The md.txt doc mentions for «check» that «a repair may also happen for some raid levels.»
Which RAID levels, and in what cases? If I perform a «check» is there a cache of bad blocks that need to be fixed that can quickly be repaired by executing the «repair» command? Or would it go through the entire array again? I’m working with new drives, and haven’t come across any bad blocks to test this with.
check just reads everything and doesn’t trigger any writes unless a read error is detected, in which case the normal read-error handing kicks in. So it can be useful on a read-only array.
repair does that same but when it finds an inconsistency is corrects it by writing something. If any raid personality had not be taught to specifically understand check, then a check run would effect a repair. I think 2.6.17 will have all personalities doing the right thing.
check doesn’t keep a record of problems, just a count. repair will reprocess the whole array.
2. CAN «CHECK» BE RUN ON A DEGRADED ARRAY (say with N out of N 1 disks on a RAID level 5)? I can test this out, but was it designed to do this, versus «REPAIR» only working on a full set of active drives? Perhaps «repair» is assuming that I have N 1 disks so that parity can be WRITTEN?
No, check on a degraded raid5, or a raid6 with 2 missing devices, or a raid1 with only one device will not do anything. It will terminate immediately. After all, there is nothing useful that it can do.
3. RE: FEEDBACK/LOGGING: it seems that I might see some messages in dmesg logging output such as «raid5:read error corrected!», is that right? I realize that «mismatch_count» can also be used to see if there was any «action» during a «check» or «repair.» I’m assuming this stuff doesn’t make its way into an email.
You are correct on all counts. mdadm —monitor doesn’t know about this yet. ((writes notes in mdadm todo list)).
4. DOES «REPAIR» PERFORM READS TO CHECK THE ARRAY, AND THEN WRITE TO THE ARRAY *ONLY WHEN NECESSARY* TO PERFORM FIXES FOR CERTAIN BLOCKS? (I know, it’s sorta a repeat of question number 1 2).
repair only writes when necessary. In the normal case, it will only read every block.
5. IS THERE ILL-EFFECT TO STOP EITHER «CHECK» OR «REPAIR» BY ISSUING «IDLE»?
6. IS IT AT ALL POSSIBLE TO CHECK A CERTAIN RANGE OF BLOCKS? And to keep track of which blocks were checked? The motivation is to start checking some blocks overnight, and to pick-up where I left off the next night.

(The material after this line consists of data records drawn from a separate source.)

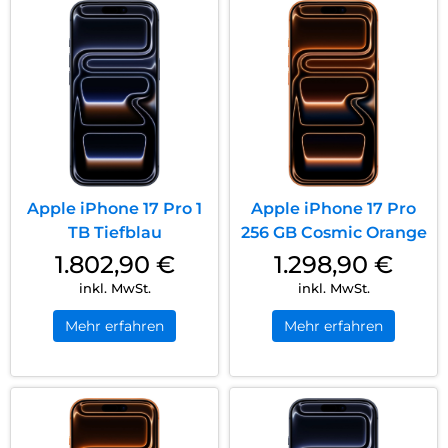
Apple iPhone 17 Pro 1
Apple iPhone 17 Pro
TB Tiefblau
256 GB Cosmic Orange
1.802,90
€
1.298,90
€
inkl. MwSt.
inkl. MwSt.
Mehr erfahren
Mehr erfahren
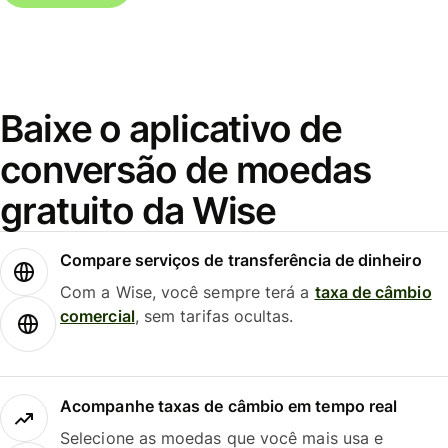
Baixe o aplicativo de
conversão de moedas
gratuito da Wise
Compare serviços de transferência de dinheiro
Com a Wise, você sempre terá a
taxa de câmbio
comercial
, sem tarifas ocultas.
Acompanhe taxas de câmbio em tempo real
Selecione as moedas que você mais usa e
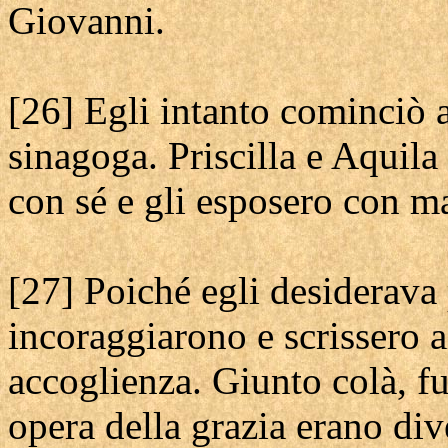
Giovanni.
[26] Egli intanto cominciò 
sinagoga. Priscilla e Aquila
con sé e gli esposero con ma
[27] Poiché egli desiderava p
incoraggiarono e scrissero a
accoglienza. Giunto colà, fu
opera della grazia erano div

Not yet. It might be possible one day.
7. ANY OTHER CONSIDERATIONS WHEN «SCRUBBING» THE RAID?
I/O Schedulers
Starting from version 2.6, Linux kernel has several choices about the I/O scheduler to be used. The anticipatory scheduler seems to be sub-optimal on high (eg [resync]) loads. If your kernel has the CFQ scheduler compiled in, it can be used during a resync.
From the command line you can see which schedulers are supported and change it on the fly (remember to do it for all devices composing the RAID):
# cat /sys/block/hda/queue/scheduler noop [anticipatory] deadline cfq # echo cfq > /sys/block/hda/queue/scheduler
Otherwise you can recompile your kernel and set CFQ as the default I/O scheduler (CONFIG_DEFAULT_CFQ=y in Block layer, IO Schedulers, Default I/O scheduler) or simply passing elevator=cfq on the kernel command line at boot time (see the Documentation/kernel-parameters.txt document corresponding to your kernel version).